Most companies have lots of poorly organized data that take significant time and money to unravel. This is why data companies tend to focus on selling data building blocks that any company can easily use. Palantir is asking companies to do the hard thing to get ten times more value from their data. This requires a very powerful system that actually generates significant value from organized data, an efficient company onboarding process, and an efficient sales team. All three things are very hard to build in tandem, which thins out Palantir’s competitive landscape.
Finally, no other growth company at Palantir’s scale are as tightly coupled with governments as Palantir is. This gives Palantir a highly reliable revenue source to fall back on if its commercial business experiences headwinds.
S&P 500 inclusion (Bullish)
A company is eligible for inclusion in the coveted S&P 500 if they report four consecutive quarters of GAAP profitability. Palantir has reported three so far and is on track to report another profitable quarter in its next earnings call. Excitement for S&P500 eligibility should be a short-term tailwind for the stock running up to the next earnings call and right after.
The S&P 500 is the most popular index for the US stock market and there are trillions of dollars in funds that track the S&P 500. As such, a stock’s inclusion in the group is especially bullish.
Slowing Revenue Growth and AI headwinds (Bearish)
As mentioned above, Palantir’s year-over-year revenue growth rate has been consistently slowing every quarter since it went public. The recent price bump is the result of an increase in its PS ratio as a result of AI excitement. As such, Palantir’s current valuation is at risk if AI excitement falters. And worries are growing for exactly this.
For one, search interest in ChatGPT peaked earlier this year in April and steadily declined before seeing another uptick recently (still below the peak). Second, there are rumors that Microsoft is scaling back orders for Nvidia H100 chips. Third, Nvidia’s stock price has fallen almost 16% since its $500 peak a month ago.
AI enthusiasm is faltering and the cracks are starting to show.
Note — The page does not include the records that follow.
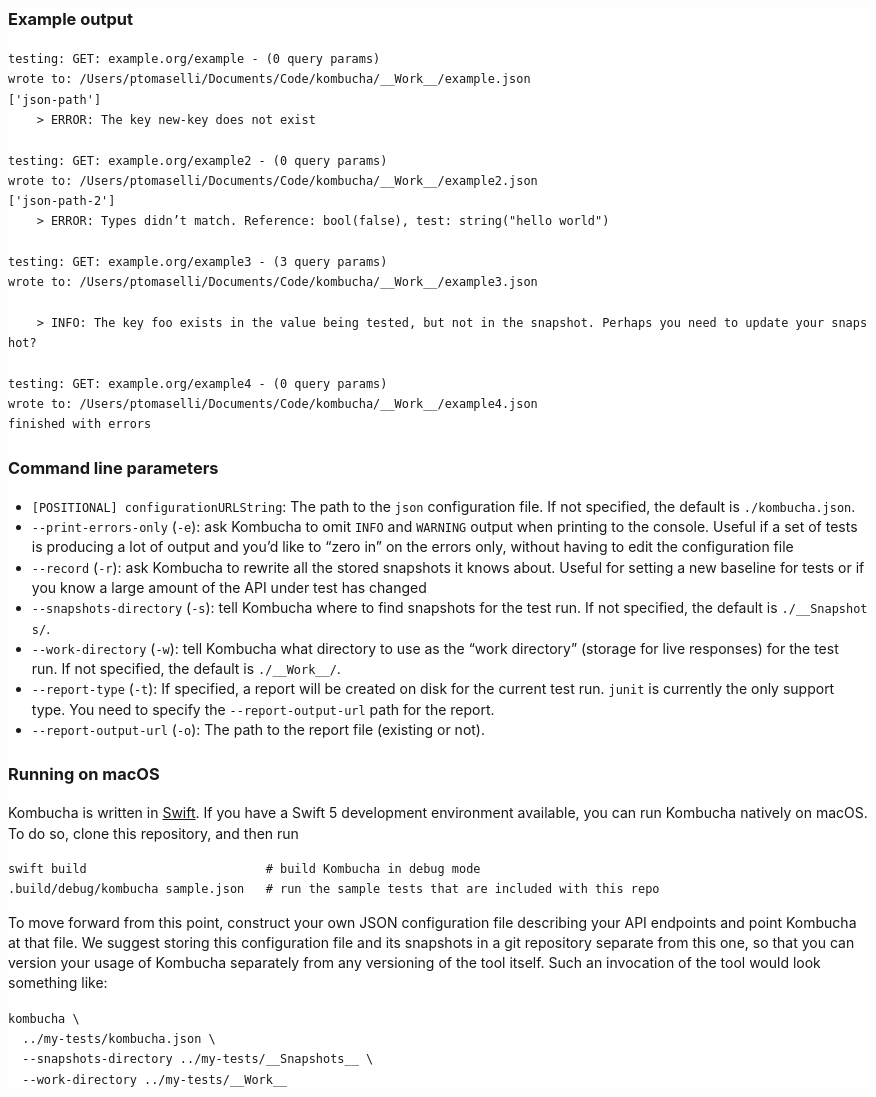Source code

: 
### Example output

```
testing: GET: example.org/example - (0 query params)
wrote to: /Users/ptomaselli/Documents/Code/kombucha/__Work__/example.json
['json-path']
    > ERROR: The key new-key does not exist

testing: GET: example.org/example2 - (0 query params)
wrote to: /Users/ptomaselli/Documents/Code/kombucha/__Work__/example2.json
['json-path-2']
    > ERROR: Types didn’t match. Reference: bool(false), test: string("hello world")

testing: GET: example.org/example3 - (3 query params)
wrote to: /Users/ptomaselli/Documents/Code/kombucha/__Work__/example3.json

    > INFO: The key foo exists in the value being tested, but not in the snapshot. Perhaps you need to update your snapshot?

testing: GET: example.org/example4 - (0 query params)
wrote to: /Users/ptomaselli/Documents/Code/kombucha/__Work__/example4.json
finished with errors
```

### Command line parameters

* `[POSITIONAL] configurationURLString`: The path to the `json` configuration file. If not specified, the default is `./kombucha.json`.
* `--print-errors-only` (`-e`): ask Kombucha to omit `INFO` and `WARNING` output when printing to the console. Useful if a set of tests is producing a lot of output and you’d like to “zero in” on the errors only, without having to edit the configuration file
* `--record` (`-r`): ask Kombucha to rewrite all the stored snapshots it knows about. Useful for setting a new baseline for tests or if you know a large amount of the API under test has changed
* `--snapshots-directory` (`-s`): tell Kombucha where to find snapshots for the test run. If not specified, the default is `./__Snapshots/`.
* `--work-directory` (`-w`): tell Kombucha what directory to use as the “work directory” (storage for live responses) for the test run. If not specified, the default is `./__Work__/`.
* `--report-type` (`-t`): If specified, a report will be created on disk for the current test run. `junit` is currently the only support type. You need to specify the `--report-output-url` path for the report.
* `--report-output-url` (`-o`): The path to the report file (existing or not).

### Running on macOS

Kombucha is written in [Swift](https://swift.org). If you have a Swift 5 development environment available, you can run Kombucha natively on macOS. To do so, clone this repository, and then run
```
swift build                         # build Kombucha in debug mode
.build/debug/kombucha sample.json   # run the sample tests that are included with this repo
```
To move forward from this point, construct your own JSON configuration file describing your API endpoints and point Kombucha at that file. We suggest storing this configuration file and its snapshots in a git repository separate from this one, so that you can version your usage of Kombucha separately from any versioning of the tool itself. Such an invocation of the tool would look something like:
```
kombucha \
  ../my-tests/kombucha.json \
  --snapshots-directory ../my-tests/__Snapshots__ \
  --work-directory ../my-tests/__Work__
```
For Palantir, it has to prove to the market that it can capture significant value with its burgeoning AIP product. The company claimed that they are in talks with over 300 companies to deploy AIP but talk is cheap. The hardest part is turning talks into substantial revenue streams and it’s clear that even though companies see great potential in AI, many are still very hesitant to deploy AI-powered tools for widespread internal usage. This is what Palantir had to say on the subject:
“There are many challenges customers will encounter as they attempt to leverage this technology operationally at any scale. From managing the mismatch between the ever-growing big data scale of the enterprise and the bottlenecks and choke points of smaller context windows of LLM's, to product design challenges of constructively embedding these models and workflows, and safety and trust challenges in governing the AI in an operational and decision-making context..”
Verdict
Palantir’s stock should experience some upside as we approach its Q3 earnings call in November as a result of excitement for a potential inclusion in the S&P 500 when the company inevitably books its fourth consecutive profitable quarter. However, there is significant risk of faltering AI enthusiasm and we don’t think the stock is a short-term buy until we’re closer to its Q3 earnings call in November.
Overall, the stock is a strong long-term investment. Palantir’s customer-base is diverse, the product is powerful, and the management team is excellent.